● **Data supplied**:
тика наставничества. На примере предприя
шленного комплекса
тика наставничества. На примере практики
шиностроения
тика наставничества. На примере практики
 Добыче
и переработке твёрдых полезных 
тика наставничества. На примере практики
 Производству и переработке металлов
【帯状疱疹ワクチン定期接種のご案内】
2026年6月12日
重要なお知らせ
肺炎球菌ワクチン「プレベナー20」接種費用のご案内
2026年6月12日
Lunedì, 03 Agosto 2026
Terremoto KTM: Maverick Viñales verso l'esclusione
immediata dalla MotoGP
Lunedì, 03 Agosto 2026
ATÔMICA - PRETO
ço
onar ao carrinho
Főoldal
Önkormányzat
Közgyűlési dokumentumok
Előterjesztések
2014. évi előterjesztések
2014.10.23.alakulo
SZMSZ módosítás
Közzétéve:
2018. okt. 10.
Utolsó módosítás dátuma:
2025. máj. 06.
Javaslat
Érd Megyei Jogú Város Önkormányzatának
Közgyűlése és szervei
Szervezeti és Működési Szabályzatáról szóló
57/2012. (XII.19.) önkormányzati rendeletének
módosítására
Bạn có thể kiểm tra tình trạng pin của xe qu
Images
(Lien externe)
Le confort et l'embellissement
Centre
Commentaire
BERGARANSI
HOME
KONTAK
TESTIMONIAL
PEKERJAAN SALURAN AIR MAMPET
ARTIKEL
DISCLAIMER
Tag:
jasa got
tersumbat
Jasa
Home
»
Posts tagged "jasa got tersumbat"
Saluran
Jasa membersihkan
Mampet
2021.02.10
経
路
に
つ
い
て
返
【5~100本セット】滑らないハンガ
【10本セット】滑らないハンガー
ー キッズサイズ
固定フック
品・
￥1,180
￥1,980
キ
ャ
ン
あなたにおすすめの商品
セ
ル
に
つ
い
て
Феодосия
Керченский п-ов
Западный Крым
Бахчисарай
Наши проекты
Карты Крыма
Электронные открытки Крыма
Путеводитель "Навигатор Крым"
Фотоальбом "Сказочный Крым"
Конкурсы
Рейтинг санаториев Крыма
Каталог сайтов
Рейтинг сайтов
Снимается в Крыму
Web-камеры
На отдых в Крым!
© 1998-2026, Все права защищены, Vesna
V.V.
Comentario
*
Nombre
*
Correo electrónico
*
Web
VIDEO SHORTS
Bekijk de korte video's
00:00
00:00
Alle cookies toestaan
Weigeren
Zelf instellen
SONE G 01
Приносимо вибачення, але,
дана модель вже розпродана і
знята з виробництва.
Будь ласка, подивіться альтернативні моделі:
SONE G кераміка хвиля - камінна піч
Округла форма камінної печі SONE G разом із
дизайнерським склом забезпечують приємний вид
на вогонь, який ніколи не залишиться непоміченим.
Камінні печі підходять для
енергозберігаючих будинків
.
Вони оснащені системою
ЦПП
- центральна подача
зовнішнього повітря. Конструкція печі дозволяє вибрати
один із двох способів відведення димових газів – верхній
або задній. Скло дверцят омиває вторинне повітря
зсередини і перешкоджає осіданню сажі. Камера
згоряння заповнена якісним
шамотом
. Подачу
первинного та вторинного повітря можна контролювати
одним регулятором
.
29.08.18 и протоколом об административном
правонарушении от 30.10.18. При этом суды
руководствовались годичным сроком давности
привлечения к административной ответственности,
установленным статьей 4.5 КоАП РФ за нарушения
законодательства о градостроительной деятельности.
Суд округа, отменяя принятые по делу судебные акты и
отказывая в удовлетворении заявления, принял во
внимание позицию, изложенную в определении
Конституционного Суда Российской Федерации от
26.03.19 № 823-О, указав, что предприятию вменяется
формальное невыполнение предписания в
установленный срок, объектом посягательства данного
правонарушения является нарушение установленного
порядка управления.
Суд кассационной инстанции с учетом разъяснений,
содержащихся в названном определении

● **Your instructions**: Only lines with the word "переработке" go in the answer. Take them all from the entries above.

● **Solution for this exercise**:
и переработке твёрдых полезных 
 Производству и переработке металлов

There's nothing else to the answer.